Here
are my replies to the relevant responses in response to my post on
the subject "Assamese and Bengali controversy in Unicode :::
Solutions"
*Mr Ewell
1.
The names of characters do not cause any kind of technical problem in
using them. Letters called “Latin” in Unicode are used to write
hundreds of languages that are not Latin. Different languages
sometimes call the same letter by different names, and this is also
not a technical problem.
*Mr Kolehmainen
The
various scripts to write the languages of Europe are indeed different
scripts, some of which are used to write many different languages.
*Mr
Shoulson
If
that truly is the concern here, then surely English should feel at
least as slighted. The word "ENGLISH" appears nowhere in
the Unicode database as the description of any character. Nor does
"ITALIAN", "DUTCH", or "FINNISH".
"FRENCH" appears only in U+20A3 FRENCH FRANC SIGN (a
currency symbol) and in U+1F35F FRENCH FRIES.
Even
"AMERICAN" shows up only in the emoji U+1F3C8 AMERICAN
FOOTBALL. I think this demonstrates that having a name on a character
in Unicode does not indicate anything about how literate a language
is or should be perceived. Conversely, whatever script the Phaistos
disc is written in has its entire known literature consisting of a
single document, but it gets a whole section in the standard.
*Mr
Everson
The
Latin script is named as Latin, and Germans are forced to use it, and
the Irish are forced to use it, and even in India where English is
one of the official languages, the Bengalis and the Assamese are
forced to use it.
You
used the Latin script in your e-mail. But you were writing in
English, not in Latin.
Why
are you not coming out shouting about THE ENGLISH AND LATIN
CONTROVERSY IN THE UNICODE STANDARD?
BENGALI
LETTER RA WITH MIDDLE DIAGONAL could be named ASSAMESE LETTER RO. But
it hasn't been, because Bengali is spoken by 230 million speakers,
and Assamese is spoken by 13 million. Moreover, the script was
encoded about two decades ago, because it had been brought in because
of its standardization in ISCII.
Do
you really think it is unfair that, 230 million speakers vs 13
million speakers, the name Bengali has been preferred? Well, tough.

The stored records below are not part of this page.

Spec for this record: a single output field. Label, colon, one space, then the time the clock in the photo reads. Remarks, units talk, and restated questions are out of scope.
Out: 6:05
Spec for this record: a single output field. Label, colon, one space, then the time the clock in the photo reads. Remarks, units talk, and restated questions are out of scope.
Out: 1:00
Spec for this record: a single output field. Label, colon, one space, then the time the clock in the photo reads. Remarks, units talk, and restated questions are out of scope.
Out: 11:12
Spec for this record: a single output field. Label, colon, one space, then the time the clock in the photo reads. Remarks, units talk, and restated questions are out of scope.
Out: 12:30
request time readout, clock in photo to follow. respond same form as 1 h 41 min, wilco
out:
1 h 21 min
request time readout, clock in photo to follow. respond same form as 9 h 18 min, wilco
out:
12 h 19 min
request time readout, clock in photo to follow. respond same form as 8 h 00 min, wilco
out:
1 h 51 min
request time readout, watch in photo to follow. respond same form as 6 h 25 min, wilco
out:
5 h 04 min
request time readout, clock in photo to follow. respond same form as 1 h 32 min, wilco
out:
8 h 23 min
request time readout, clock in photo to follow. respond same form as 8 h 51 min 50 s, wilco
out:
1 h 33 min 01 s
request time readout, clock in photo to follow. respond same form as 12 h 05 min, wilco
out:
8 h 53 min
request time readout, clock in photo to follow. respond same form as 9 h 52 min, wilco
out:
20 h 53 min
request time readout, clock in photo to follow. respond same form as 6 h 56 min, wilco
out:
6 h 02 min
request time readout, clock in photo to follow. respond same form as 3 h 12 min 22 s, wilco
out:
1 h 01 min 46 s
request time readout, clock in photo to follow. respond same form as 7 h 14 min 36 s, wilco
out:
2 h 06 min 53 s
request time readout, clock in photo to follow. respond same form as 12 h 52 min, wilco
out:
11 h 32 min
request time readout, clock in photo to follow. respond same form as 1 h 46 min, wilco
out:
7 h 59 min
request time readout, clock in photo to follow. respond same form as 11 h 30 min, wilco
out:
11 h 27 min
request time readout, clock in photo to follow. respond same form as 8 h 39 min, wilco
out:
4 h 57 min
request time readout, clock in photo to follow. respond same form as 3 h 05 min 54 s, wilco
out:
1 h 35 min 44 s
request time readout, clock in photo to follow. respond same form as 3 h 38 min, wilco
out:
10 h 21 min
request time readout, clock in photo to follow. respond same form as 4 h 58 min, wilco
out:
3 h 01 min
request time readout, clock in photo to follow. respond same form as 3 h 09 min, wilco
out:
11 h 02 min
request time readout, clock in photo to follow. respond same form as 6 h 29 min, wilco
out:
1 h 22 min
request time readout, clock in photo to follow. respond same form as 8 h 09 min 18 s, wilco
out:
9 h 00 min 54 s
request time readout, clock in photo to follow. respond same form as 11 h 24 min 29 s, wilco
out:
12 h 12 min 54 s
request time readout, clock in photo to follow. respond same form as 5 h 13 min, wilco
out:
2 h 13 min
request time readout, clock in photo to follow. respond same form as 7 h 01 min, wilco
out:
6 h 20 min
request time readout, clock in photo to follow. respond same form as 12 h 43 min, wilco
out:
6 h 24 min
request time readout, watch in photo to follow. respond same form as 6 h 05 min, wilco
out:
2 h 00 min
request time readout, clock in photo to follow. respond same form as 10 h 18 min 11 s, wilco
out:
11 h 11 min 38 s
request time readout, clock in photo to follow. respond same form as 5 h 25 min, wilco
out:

Grow up. YOU DON'T KNOW HOW LUCKY YOU ARE to have your script already
encoded.
Reply
:
The
answer to these responses is exactly and accurately provided by Mr
Everson. I am telling about the "THE ENGLISH AND LATIN
CONTROVERSY IN THE UNICODE STANDARD". The Latin script developed
in ancient Roman civilisation and two nationalities are inheritors of
the Roman heritage the Italians and the Romanians. The number of
English speakers using the Latin script is far more than the Italians
and the Romanians put together. How will it be if the Latin script is
called the English script as is called so, by many ignorant people in
the third world countries.
This
has exactly happened when the script that historically developed in
ancient Assam then called Kamrup is internationally named as Bengali.
Bengali have got it from the ancient Assamese and used it by adapting
to their usage system because Assamese use it in a different way.
Worth
mentioning that Bengali may be considered a Sanskrit origin language
but Assamese is not. In the process they have omitted one important
letter making it phonetically incomplete. It is right for any
responsible international organisation be it Unicode or ISO to
misrepresent something on the ground that one community is larger and
more influential than the other ? I have explained this truth in my
report sent to the Unicode Consortium in November last year, it can
be found here and also here.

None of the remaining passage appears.